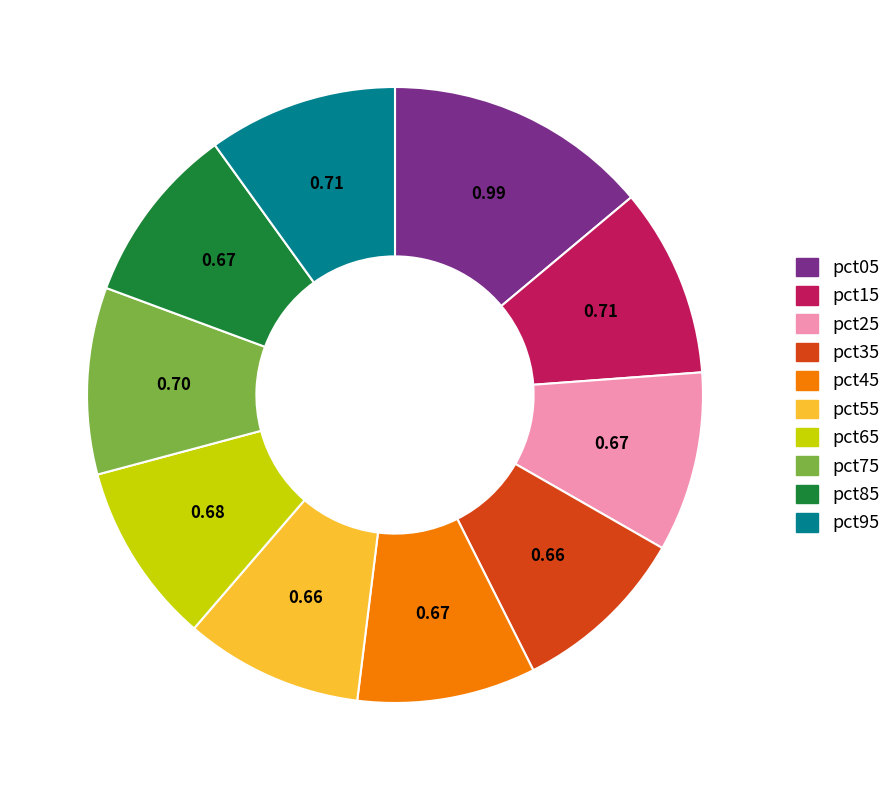

Between pct95 and pct55, which is larger?

pct95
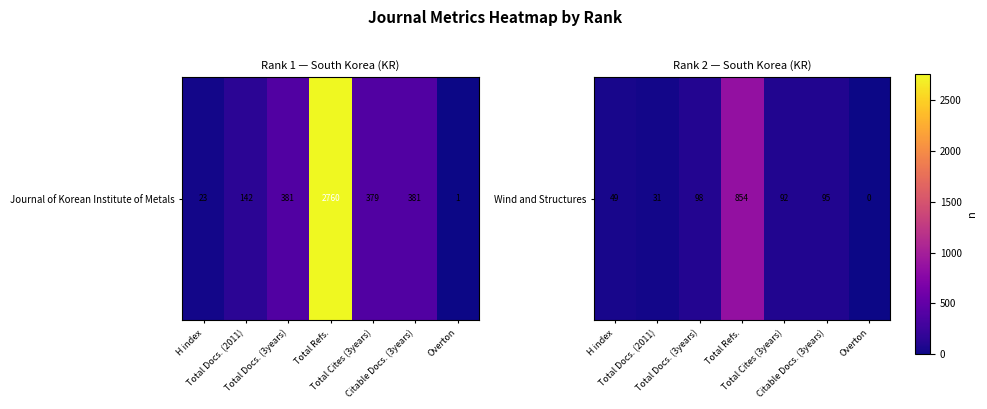

Which has a higher value, Total Cites (3years) or Total Refs.?

Total Refs.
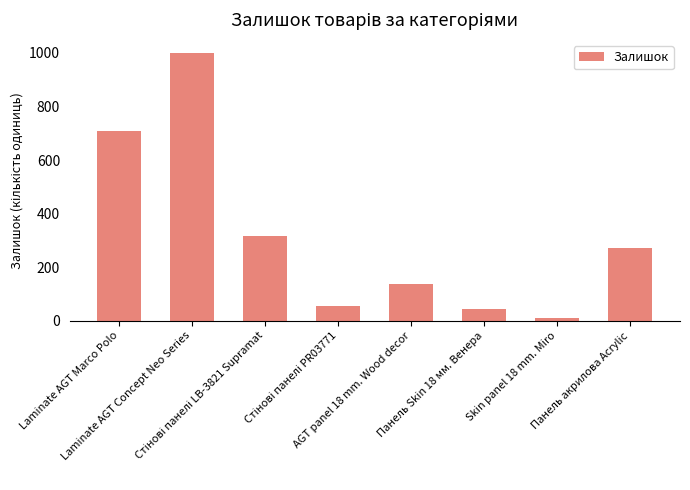

What is the difference between the maximum and second lowest values?

955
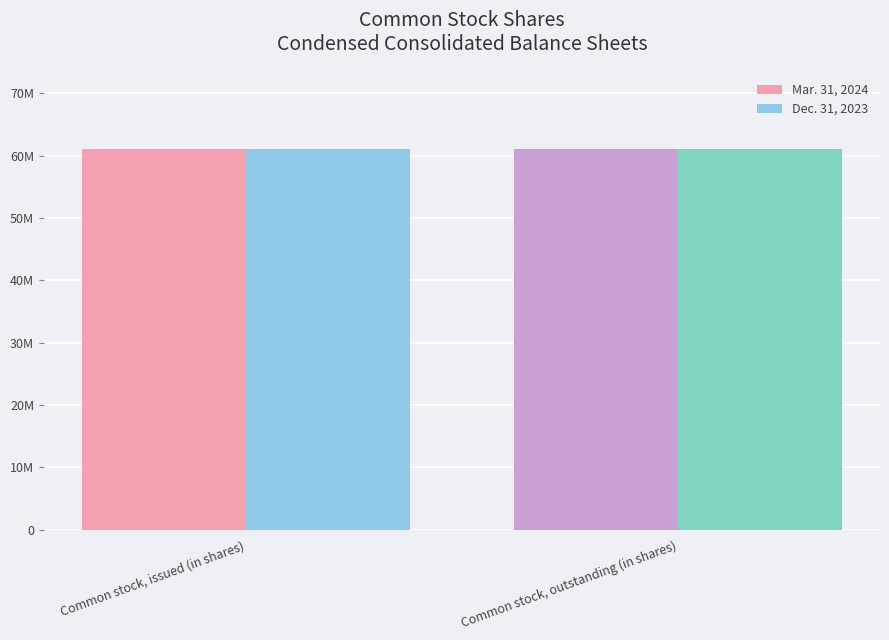

Which category has the lowest value in the Mar. 31, 2024 series?

Common stock, outstanding (in shares)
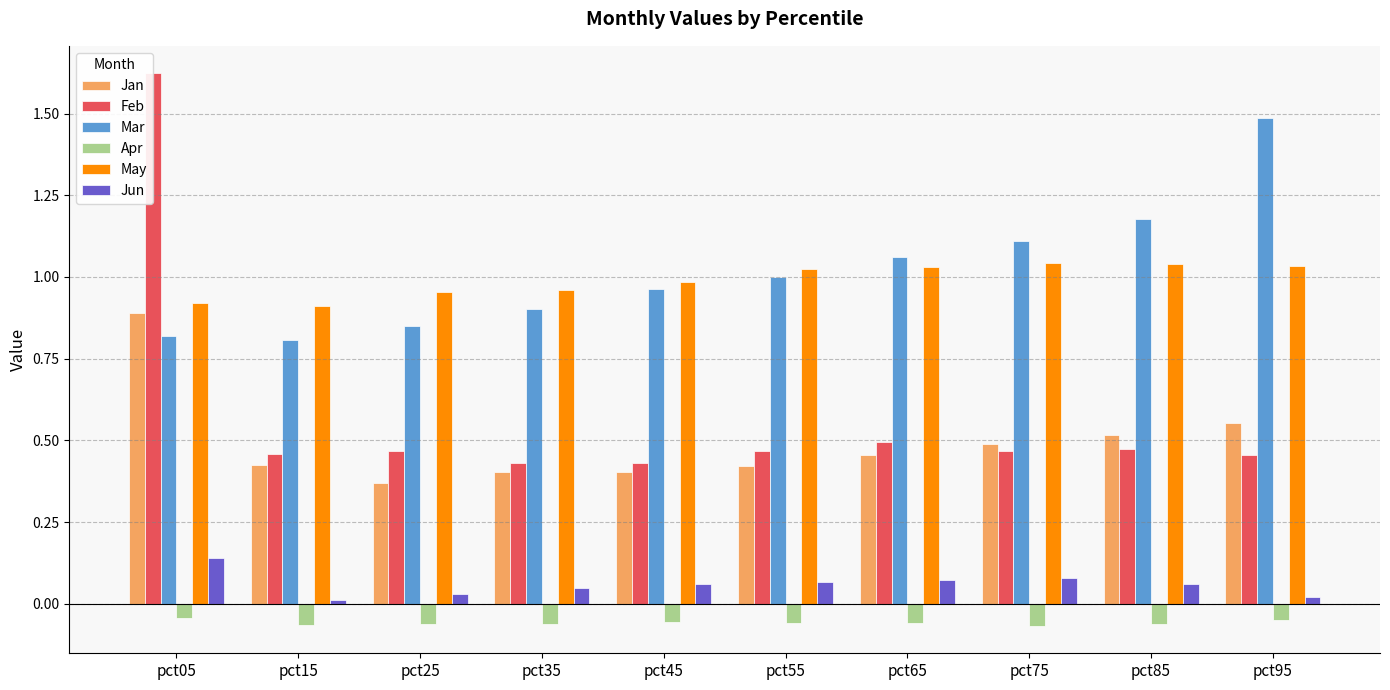

At which label does Feb reach its peak?

pct05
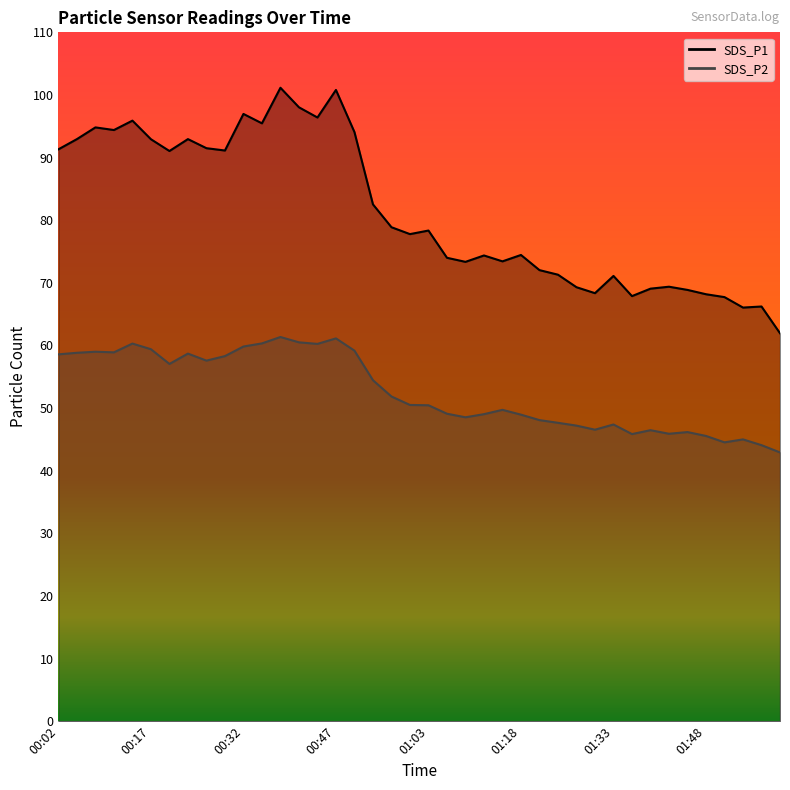

True or false: SDS_P2 and SDS_P1 intersect in this chart.

False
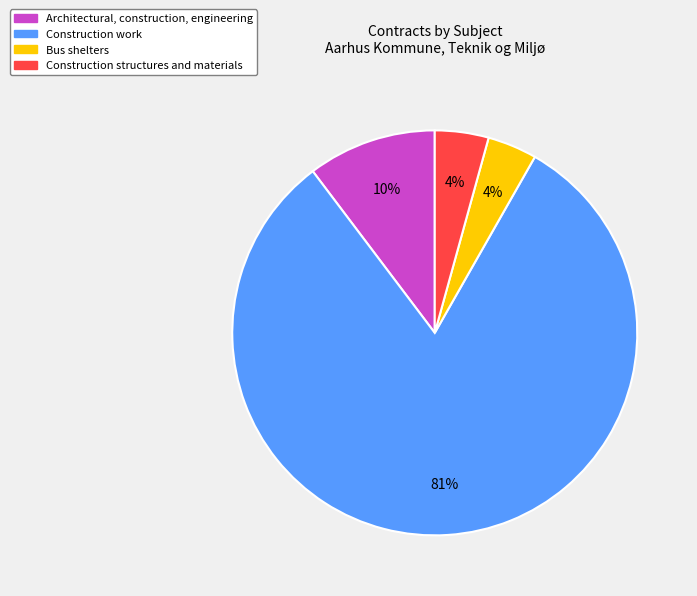

Count the number of slices in the pie.

4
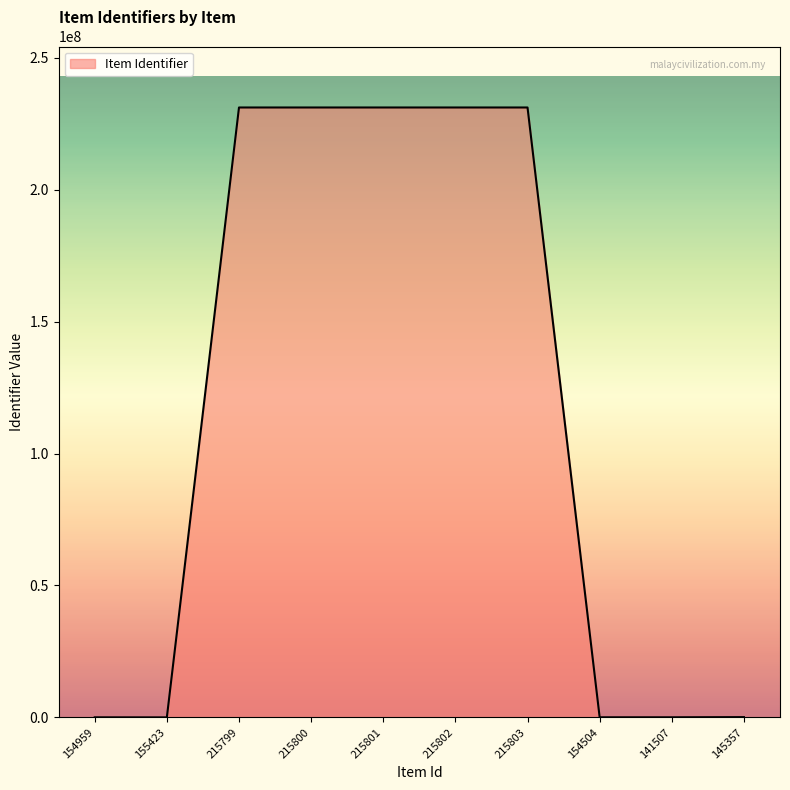

What is the maximum value shown in the chart?

231201318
□ □ □ □
● **Aim of the exercise**
Set down the entries again word for word, starting at the line that contains "Count the number of slices in the pie." and ending at the final line of the entries. Leave the pictures out of your answer.

● **Solution to the problem**
Count the number of slices in the pie.

4

What is the maximum value shown in the chart?

231201318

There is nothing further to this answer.